Bronx Students Develop App to Help their Neighborhood


Over the past few years, computer science programs across the country have tried drive home one clear message to young people: Coding is cool. Reporter Courtney Vinopal visited one Bronx high school as it prepared to give a major presentation on coding to the community. Here, students are developing apps to help their neighborhoods.

It’s a Thursday morning at the Bronx Academy of Software Engineering, or BASE. As the bell sounds, students file into the large brick building right around the corner from Fordham University, their voices echoing throughout the hallways.

((SOUND bell + students (0:11))

Inside, computer science teacher Jon Mannion is impressed by the features of an app his students are designing.

((Sound: Jon discussing app with Daniel and John) So there’s a geolocation part of it – are you serious? This is like a large, ambitious… (0:12)

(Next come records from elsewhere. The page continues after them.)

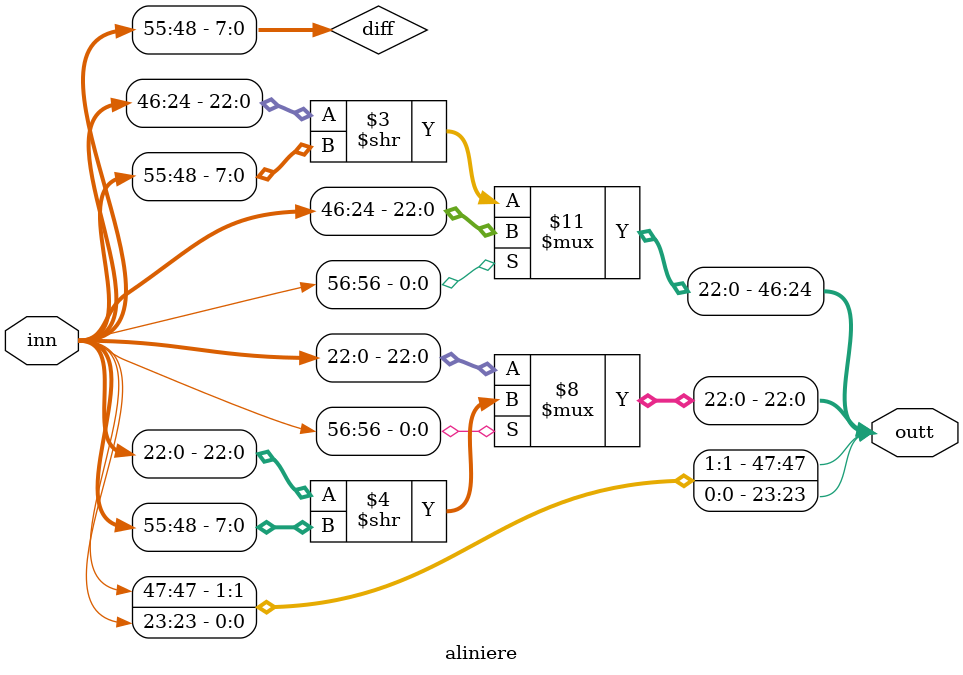
<source format=v>
`timescale 1ns / 1ps


module aliniere(inn, outt);
    output [47:0] outt;
    reg [47:0] outt;
    input[56:0] inn;
    wire [7:0] diff;
    
    assign diff = inn[55:48];
    
    always @(*)
        if (inn[56] == 0)
            begin
            outt[23:0] <= inn[23:0];
            outt[47] <= inn[47];  
            outt[46:24] <= inn[46:24] >> diff; 
            end
        else 
            begin
            outt[23] <= inn[23];
            outt[22:0] <= inn[22:0] >> diff;
            outt[47:24] <= inn[47:24];
            end
    
endmodule

</source>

Mannion’s students are preparing for Computer Science Education Week, when they will present their work to Bronx officials and tech leaders in the community. Daniel Pepin is a senior at BASE. He’s part of the first class that will graduate from this Computer and Technical Education school, which opened in 2013. Pepin’s app will connect Bronx residents seeking medical treatment with hospitals and health resources.

PEPIN 1: Our app helps identify certain problems that people are having health-wise. It allows them to identify where to go and how long it might take in certain emergency rooms. (0:14)

The Bronx faces significant health challenges, with higher rates of asthma, heart disease, and diabetes than the national average. Pepin and his classmates can develop apps that focus on issues like these because they have spent the past three years learning computer languages. Teacher Jon Mannion explains.

MANNION 1: Last year we had a student learn about 5 languages…JavaScript, Query, C++, Java. AS (0:08)

Manion is the workplace coordinator at BASE. He says many of his students are from low-income or immigrant backgrounds. Knowing how to code puts them ahead of many of their peers, and even other adults, in the workforce.

MANNION 2: With technology, there’s a huge market for jobs. (0:04)

Mannion can see some of these kids getting a job right out of high school, earning some money, and then going to college.

MANNION 3: Some extra years of maturity and perhaps learning, I think would be a great idea for many of our youngsters. (0:08)

Coding has the potential to take these students anywhere. But for now, they are focused on their own community. Shadman Chowdury, a sophomore at BASE, has been working on a fitness tracker since July. His app is called hashtag #Not62. That’s because the Bronx was named the 62nd least healthy county in New York last year. Chowdury’s app counts Bronx users’ total number of steps. The idea is to encourage borough residents to get fit together.

CHOWDURY 1: We’re going to add up the steps how many people total goes. We’re trying to build an app to make the Bronx a healthy place to live. (0:08)

Chowdury is from Bangladesh, and he moved to the Bronx less than two years ago. Nevertheless, he’s invested in the issues that affect his new hometown. Shamar Dacosta grew up in the Bronx. Last January, he and three other students developed an app to monitor police brutality called Protect and Swerve. It allows users to record videos of police encounters and upload them directly to the app.

DACOSTA 1: We go through these problems everyday…and we go to a school that teaches us to build apps to solve the problems, so it feels great to do that. (0:08)

BASE students are busy problem solving in the days leading up to their presentation to Bronx officials. Rodolpho Gonzalez, another BASE senior in Mannion’s class, doesn’t mind putting in extra time to finish projects – that’s what learning is all about.

GONZALEZ 1: Learning should be, like, an experience you pursue because you yourself want to. It should be something you’re passionate about. (0:13)

He says that’s why they’re at the school in the first place.

Courtney Vinopal, Columbia Radio News.